À nossa frente cruza dançante o Bloco Pretinhosidades, formado, como eles mesmos se definem, por pretas e pretos raros. Vestindo amarelo, roxo, lilás e branco, passam pelo cordão ensaiando a entrada na avenida. Alexon Messias, artista visual, leva o porta-estandarte. Na passagem, Manoel Luthiery, com sua roupa para Oxum, é incisivo: “Acredito em uma revolução no Brasil que seja feita com carnaval, com samba e com corpos, com negros, com famílias, com todo mundo”.

Sem ser foco da festa, mas não menos importante, a crítica ao carnaval comercial e elitizado chegou de uma forma ou de outra. “Os Clubes Sociais Populares não existem mais. Há bem pouco tempo aconteciam bailes populares no Centro Desportivo Municipal que agregavam três, cinco mil pessoas”, lembra Nei D’Ogum quando questionado sobre o porquê de realizar um reencontro com o carnaval de rua. Luiz Henrique evoca a mesma ideia. “A Muamba também foi um sucesso em termos de empenho coletivo porque existe um vácuo amplo na agenda cultural da cidade”.

A Muamba não foi um evento pensado para competir com o Carnaval, segundo Nei, mas para somar à festa do município. Segundo ele, existe cada vez mais por parte das autoridades civis um regramento, uma limitação dos espaços públicos. “A Muamba vem neste sentido, na retomada das ruas pelo público”. A ideia de Nei, como explica Franciele Oliveira, historiadora e organizadora da Muamba, foi agregar grupos, coletivos e sujeitos que trabalham o ano todo, que têm histórico de atuação. “O pessoal se conhecia, sabia quem tocava as pautas, quem podia se somar, quem poderia estar junto, se dispondo a tocar não uma marcha ou um protesto, mas uma festa popular de rua, que é também uma forma de resistência, como o carnaval”.

Público vai se aglomerando na gare da Estação. Foto: Tiago Miotto

A Muamba foi um ato de festa e de resistência, e “mostrou que essas coisas não se dissociam”, como disse Franciele. A historiadora lembra que o carnaval de rua sempre foi um ato de resistência, “especialmente por contar com a articulação de comunidades muitas vezes marginalizadas, que colocam sua cara na rua e defendem seus ideais de mundo. Foi assim no passado e continua sendo hoje”. O jornalista Luiz Henrique concorda, por outras palavras. “Já que esta sociedade é formada por diferentes públicos, é necessário experimentar diferentes estratégias. Uma marcha, como a das Vadias, a da Maconha, a do Bloco de Lutas, é importante. Uma aula pública tem seu propósito. Uma oficina, outro. E uma festa com fundo político também”.
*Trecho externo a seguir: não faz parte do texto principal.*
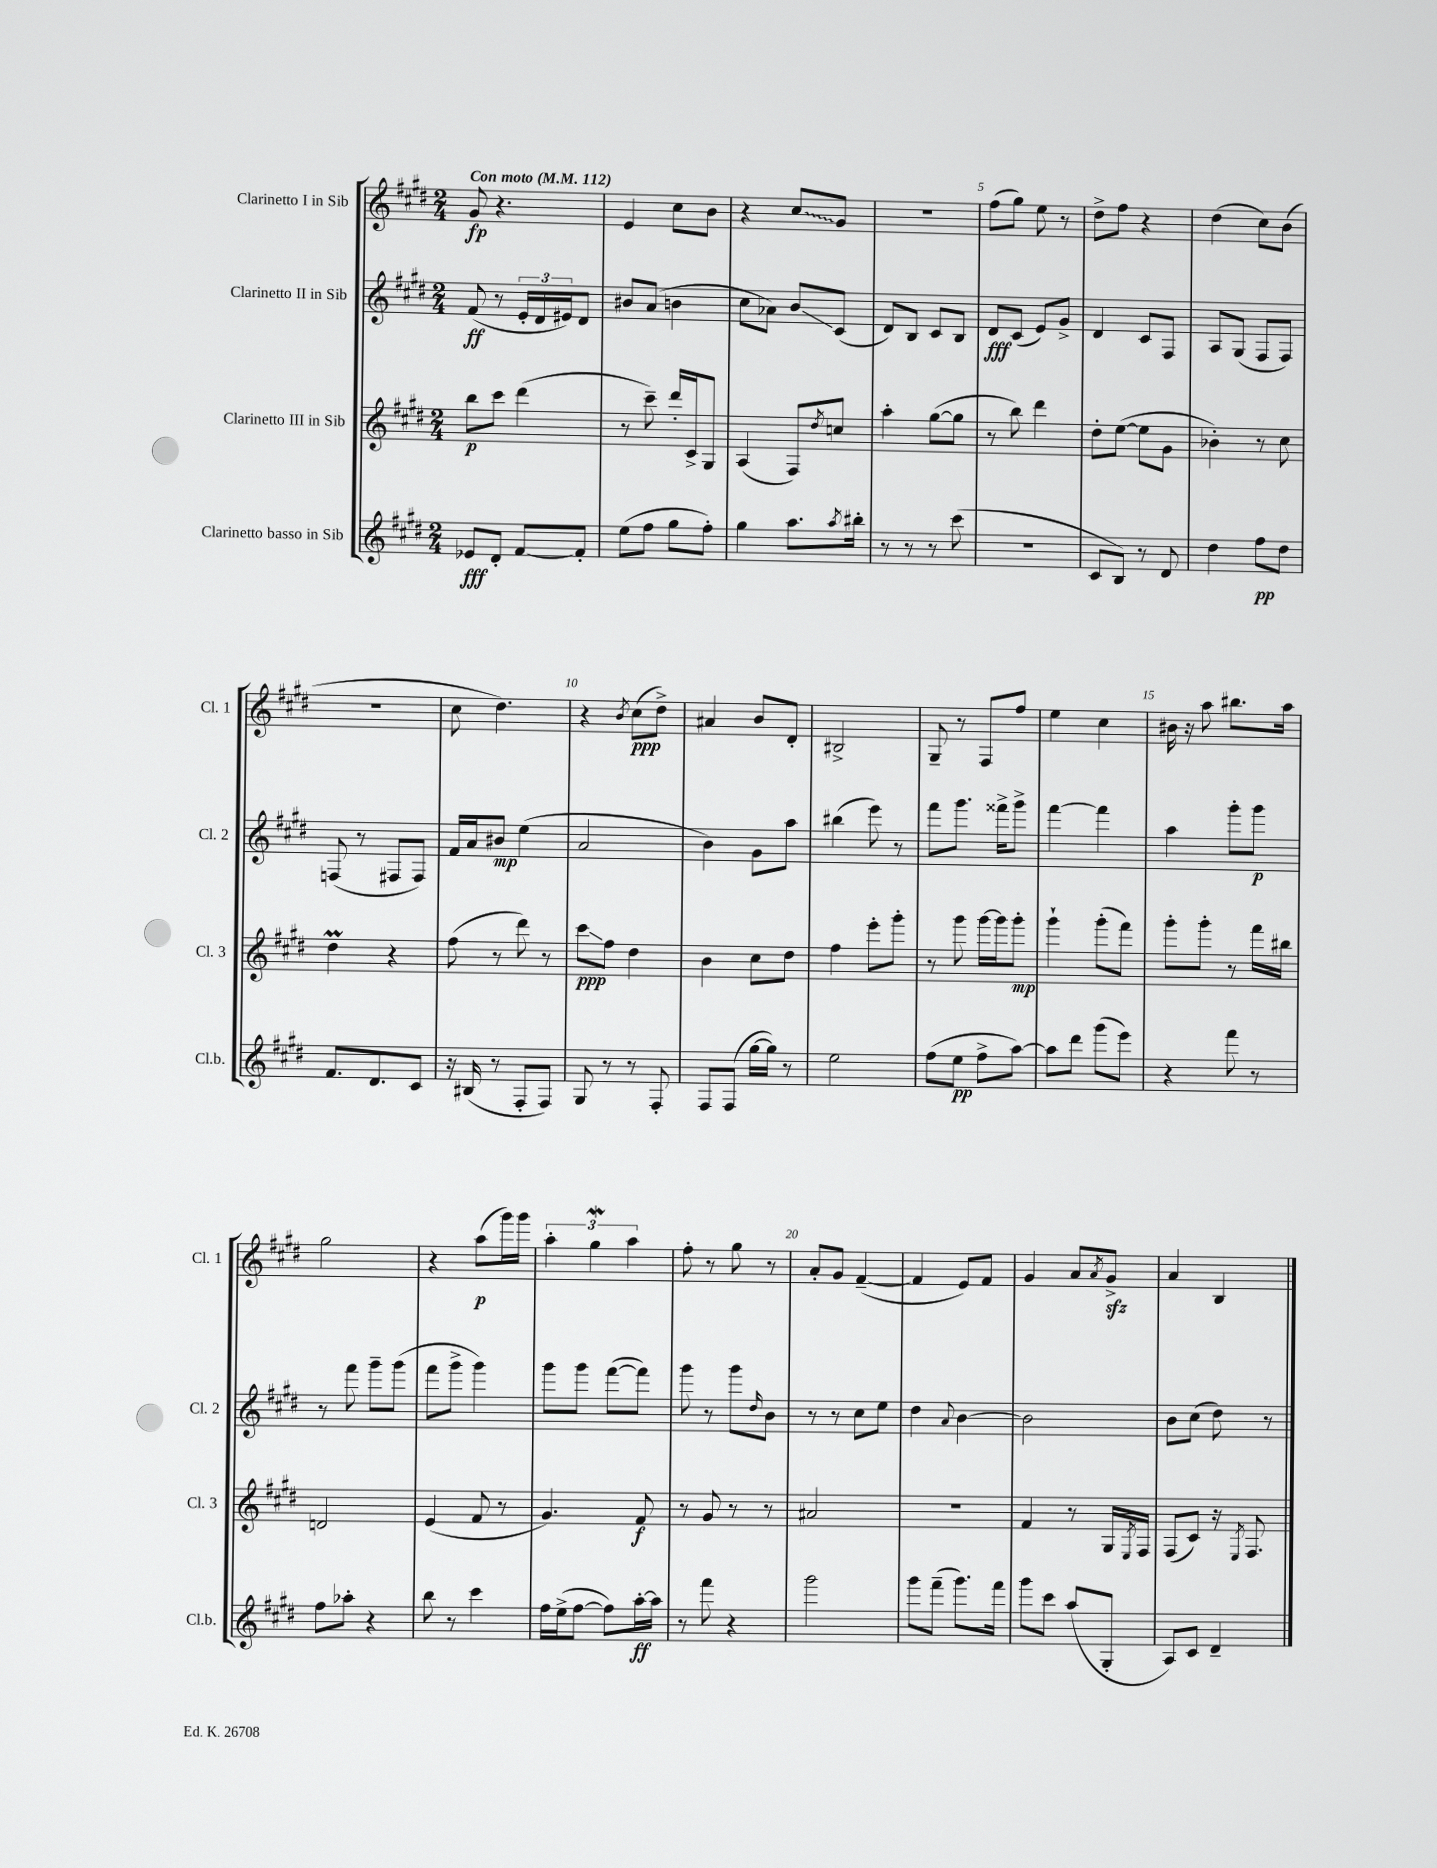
<<
\new StaffGroup <<
\new Staff = "s0" \with { instrumentName = "Clarinetto I in Sib" shortInstrumentName = "Cl. 1" } {
    \clef treble \key e \major \numericTimeSignature \time 2/4 \tempo "Con moto" 4 = 112
    gis'8\fp r4. |
    e'4 cis''8 b'8 |
    r4 \once \override Glissando.style = #'zigzag cis''8\glissando gis'8 |
    R2 |
    fis''8( gis''8) e''8 r8 |
    dis''8-> fis''8 r4 |
    dis''4( cis''8) b'8( |
    r2 |
    cis''8 dis''4.) |
    r4 \acciaccatura { b'8 } cis''8\ppp( dis''8->) |
    ais'4 b'8 dis'8-. |
    bis2-> |
    gis8-- r8 fis8 fis''8 |
    e''4 cis''4 |
    bis'16 r16 a''8 bis''8. a''16 |
    gis''2 |
    r4 a''8\p( gis'''16) gis'''16 |
    \tuplet 3/2 { a''4-. gis''4\mordent a''4 } |
    fis''8-. r8 gis''8 r8 |
    a'8-. gis'8 fis'4~--( |
    fis'4 e'8) fis'8 |
    gis'4 a'8 \acciaccatura { a'8 } gis'8->\sfz |
    a'4 b4 \bar "|." |
}
\new Staff = "s1" \with { instrumentName = "Clarinetto II in Sib" shortInstrumentName = "Cl. 2" } {
    \clef treble \key e \major \numericTimeSignature \time 2/4
    fis'8\ff( r8 \tuplet 3/2 { e'16-. dis'16 eis'16) } dis'8 |
    bis'8 a'8( b'4 |
    cis''8 aes'8) b'8\glissando cis'8( |
    dis'8) b8 cis'8 b8 |
    dis'8\fff cis'8( e'8) gis'8-> |
    dis'4 cis'8 fis8 |
    a8 gis8( fis8 fis8) |
    f8( r8 fis8 fis8) |
    fis'16 a'16 bis'8\mp e''4( |
    a'2 |
    b'4) gis'8 a''8 |
    bis''4( e'''8) r8 |
    fis'''8 gis'''8. fisis'''16-> gis'''8-> |
    fis'''4~ fis'''4 |
    a''4 gis'''8-. gis'''8\p |
    r8 fis'''8 gis'''8-- gis'''8( |
    fis'''8 gis'''8-> gis'''4) |
    gis'''8 gis'''8 fis'''8~( fis'''8) |
    gis'''8 r8 gis'''8 \grace { dis''16 } b'8 |
    r8 r8 cis''8 e''8 |
    dis''4 \appoggiatura { a'8 } b'4~ |
    b'2 |
    b'8 cis''8( dis''8) r8 \bar "|." |
}
\new Staff = "s2" \with { instrumentName = "Clarinetto III in Sib" shortInstrumentName = "Cl. 3" } {
    \clef treble \key e \major \numericTimeSignature \time 2/4
    b''8\p cis'''8 dis'''4( |
    r8 cis'''8--) dis'''16-. cis'16-> gis8 |
    a4( fis8) \acciaccatura { dis''8 } c''8 |
    a''4-. gis''8~( gis''8 |
    r8 b''8) dis'''4 |
    dis''8-. e''8~( e''8 gis'8 |
    bes'4-.) r8 cis''8 |
    dis''4\prall r4 |
    fis''8( r8 dis'''8) r8 |
    cis'''8\glissando\ppp fis''8 dis''4 |
    b'4 cis''8 dis''8 |
    fis''4 e'''8-. gis'''8-. |
    r8 gis'''8 gis'''16~ gis'''16 gis'''8-.\mp |
    gis'''4-! gis'''8-.( fis'''8) |
    gis'''8-. gis'''8-. r8 fis'''16 bis''16 |
    d'2 |
    e'4( fis'8 r8 |
    gis'4.) fis'8\f |
    r8 gis'8 r8 r8 |
    ais'2 |
    R2 |
    fis'4 r8 gis16 \acciaccatura { e8 } fis16 |
    fis8( cis'8) r16 \acciaccatura { e8 } fis8. \bar "|." |
}
\new Staff = "s3" \with { instrumentName = "Clarinetto basso in Sib" shortInstrumentName = "Cl.b." } {
    \clef treble \key e \major \numericTimeSignature \time 2/4
    ees'8\fff dis'8-. fis'8~ fis'8-. |
    e''8( fis''8 gis''8 fis''8-.) |
    gis''4 a''8. \acciaccatura { a''8 } bis''16-. |
    r8 r8 r8 cis'''8( |
    R2 |
    cis'8 b8) r8 dis'8 |
    dis''4 fis''8\pp dis''8 |
    fis'8. dis'8. cis'8 |
    r16 bis16( r8 fis8-. fis8) |
    gis8 r8 r8 fis8-. |
    fis8 fis8( gis''16~ gis''16) r8 |
    e''2 |
    fis''8( e''8\pp fis''8-> a''8~) |
    a''8 dis'''8 gis'''8( e'''8) |
    r4 fis'''8 r8 |
    fis''8 aes''8-. r4 |
    b''8 r8 cis'''4 |
    fis''16 e''16->( fis''8~ fis''8) a''16~-.\ff a''16 |
    r8 fis'''8 r4 |
    gis'''2 |
    gis'''8 fis'''8--( gis'''8.) fis'''16 |
    gis'''8 cis'''8 a''8( gis8-. |
    a8) cis'8 dis'4-- \bar "|." |
}
>>
>>
\layout { \context { \Score \override BarNumber.break-visibility = ##(#f #t #t) barNumberVisibility = #(every-nth-bar-number-visible 5) } }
Na Gare da Estação Férrea, divisa do Centro com o Bairro Itararé, mais de mil pessoas se aglomeram entre bandeiras, tambores e amores. Na cadência bonita do samba, uma massa canta “E o nome dela qual é?”, enquanto outros respondem “AAAAAArco ÍÍÍÍÍrissss” ao chamamento do intérprete da noite. “A gente encaminhou ofícios aos órgãos competentes, mas eles não apareceram”, diz Baiana, falando da segurança do evento. Para ela, no entanto, ter visto motoristas de ônibus e de carros sem buzinar, alguns até mesmo acompanhando o ritmo dentro dos veículos, comprova uma verdade máxima: “o povo de Santa Maria quer diversão: o povo está querendo diversão”. Luiz Henrique completa: “uma festa é cultura, especialmente quando consegue ser popular e revitalizar a utilização do espaço público”. No entorno, a Gare cheia de gente e de cores mostra sua esplêndida ruína de anos mal protegidos. “Ano que vem vai ser maior”, diz Nei.

 

Nei D’Ogum acompanhado de Baiana e musos e musas da festa. Foto: Tiago Miotto

 

Quem desce a Rio Branco em Muamba, jamais esquece o passo do samba, pelo viés de Bibiano Girard e fotos de Tiago Miotto.